A major discovery during cleanout was $100,000 worth of leather hides. This assortment was used by the Ford color and materials design and fabrication teams to create interior prototypes for popular vehicles like the Ford Escape and Ford Explorer and premium ones such as the Ford F-150 King Ranch and Lincoln Black Label Navigator. A variety of leathers in colors such as Ebony and Cashmere, as well as King Ranch Red premium hides are being donated and upcycled.
When color and materials designers order leather hides to build seat and interior prototypes, they order extra for trim, seat patterning, and creative exploration. Extra hides are needed in case mistakes occur or new ideas are explored, so often there is a small surplus left over.
“This is a unique situation where we are able to donate bundles of real, automotive-grade premium leather to small businesses in Detroit,” said Jim Conner, 3D process director. “We’re excited to see these leather hides that were collecting dust in the basement be put to good use by impactful businesses in the community.”
Ford Fund, the philanthropic arm of Ford, identified the two small businesses for the donations – Pingree Detroit and Mend on the Move. Pingree Detroit is a worker-owned, social impact company founded in 2015 that uses high-quality leather reclaimed from the Detroit auto industry to make boots, wallets, and drink coasters. The company employs veterans and Detroiters to help them earn a living wage and learn skilled trades. Mend on the Move is a nonprofit social enterprise that employs women survivors of abuse in Metro Detroit.

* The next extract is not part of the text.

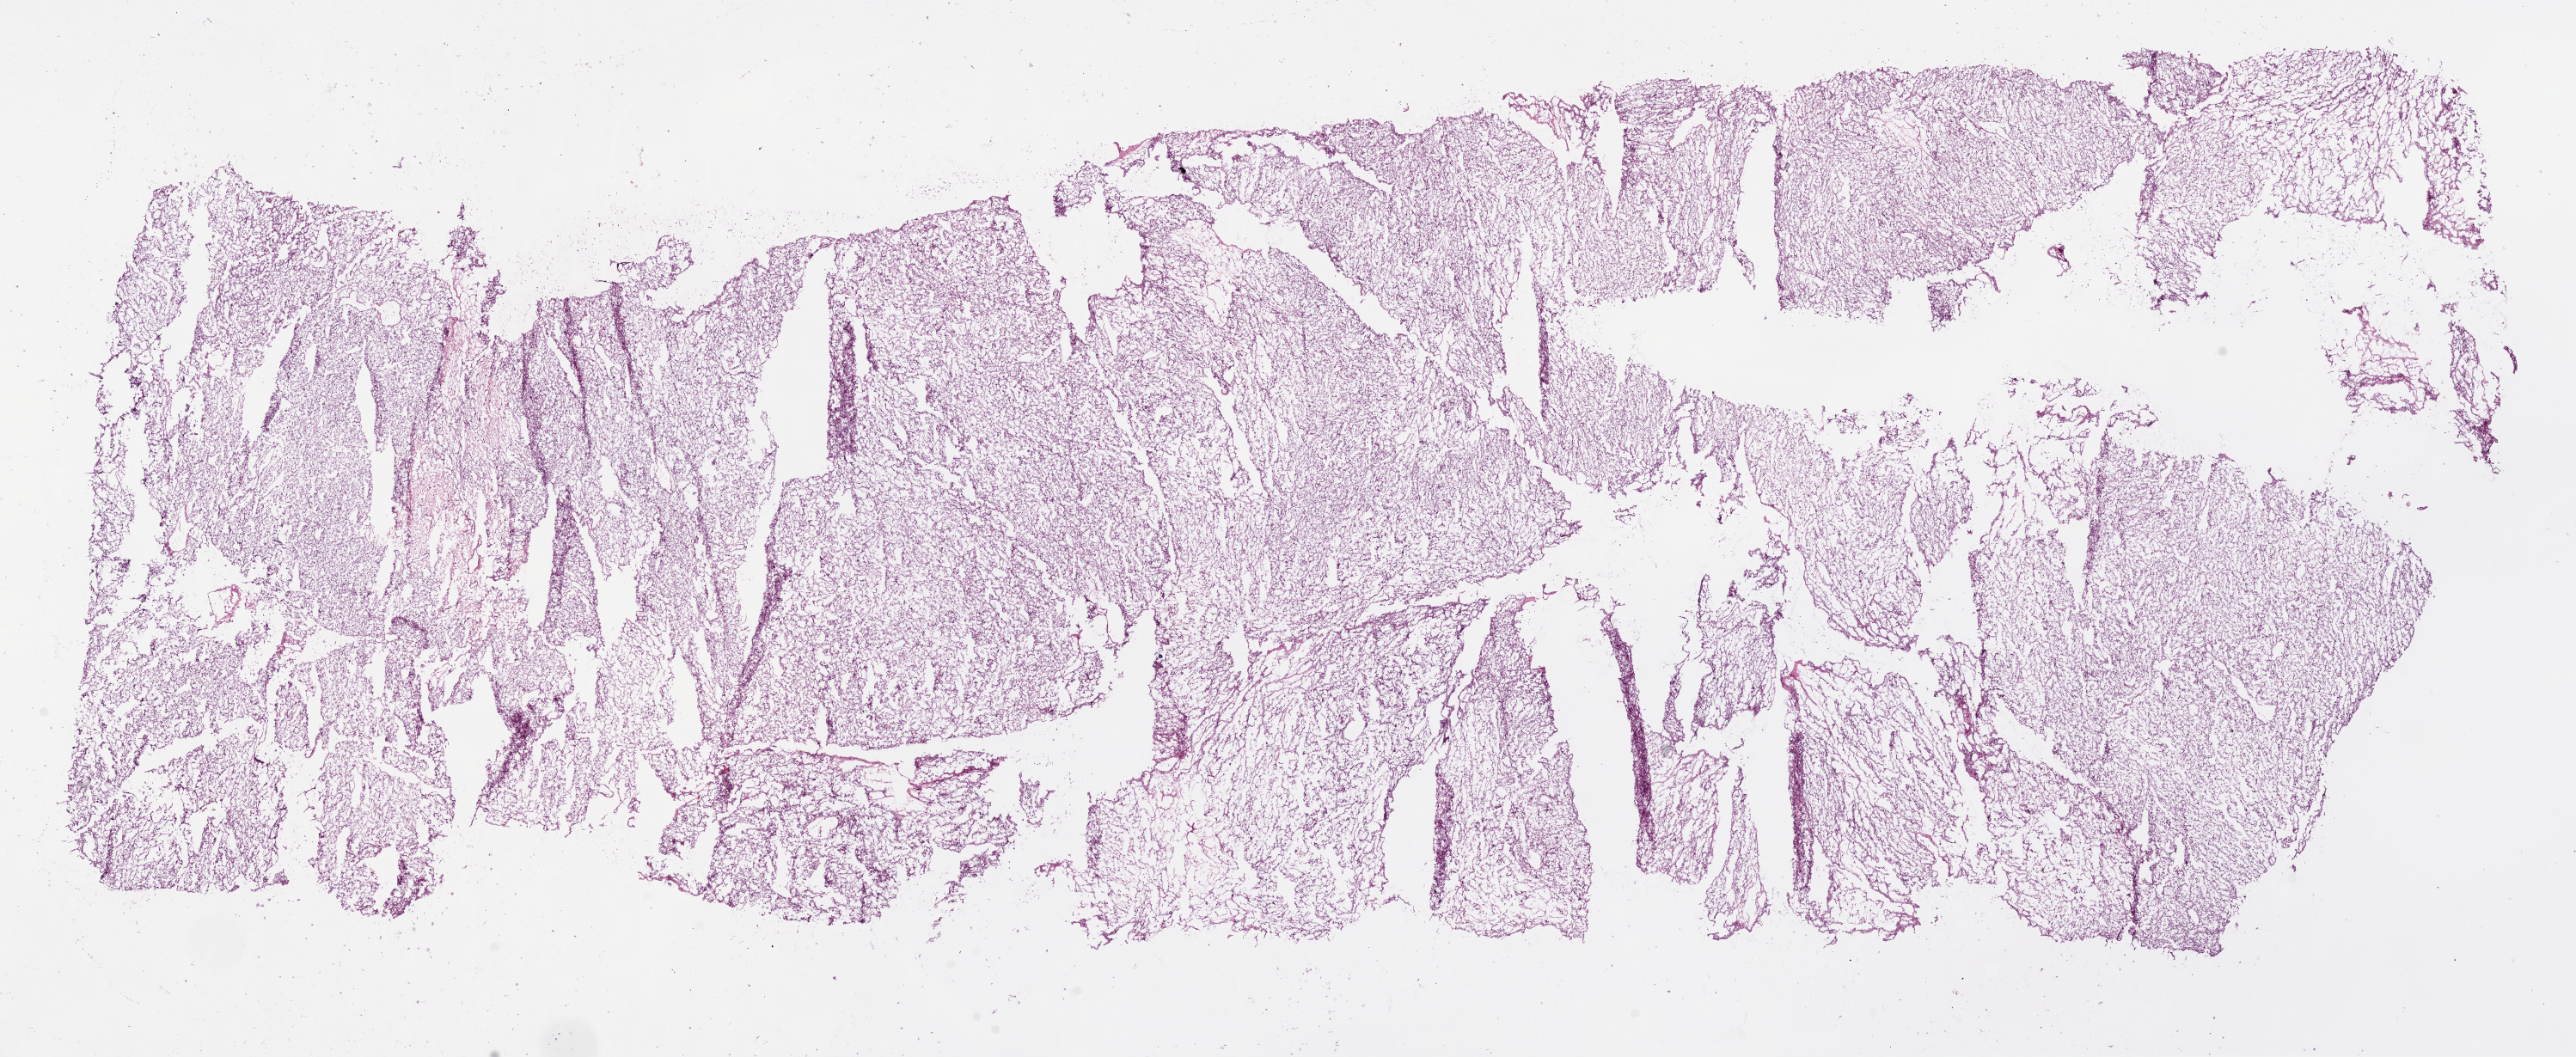
Whole-slide histology image, H&E-stained, shown as a low-resolution overview of the whole scanned area (about 24.2 x 9.9 mm, slide scanned at 20x). Frozen section from the bottom of the tissue portion. Sample: primary tumour, kidney. Male, age 78 years at initial diagnosis. Composition of this section per pathologist review: tumour cells 92%, tumour nuclei 85%.
Pathologic diagnosis: Clear cell adenocarcinoma, NOS.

The women earn an income by creating jewelry and leather goods to help promote independence and healing.
“As an emerging worker-owned design and manufacturing cooperative born and raised in Detroit, relationships continue to be our strongest currency,” said Jarret Schlaff, co-founder and CEO of Pingree Detroit. “This donation and the ongoing support by Ford make all the difference for our team of veterans and Detroiters as we work to create products and solutions that make our neighborhoods stronger.”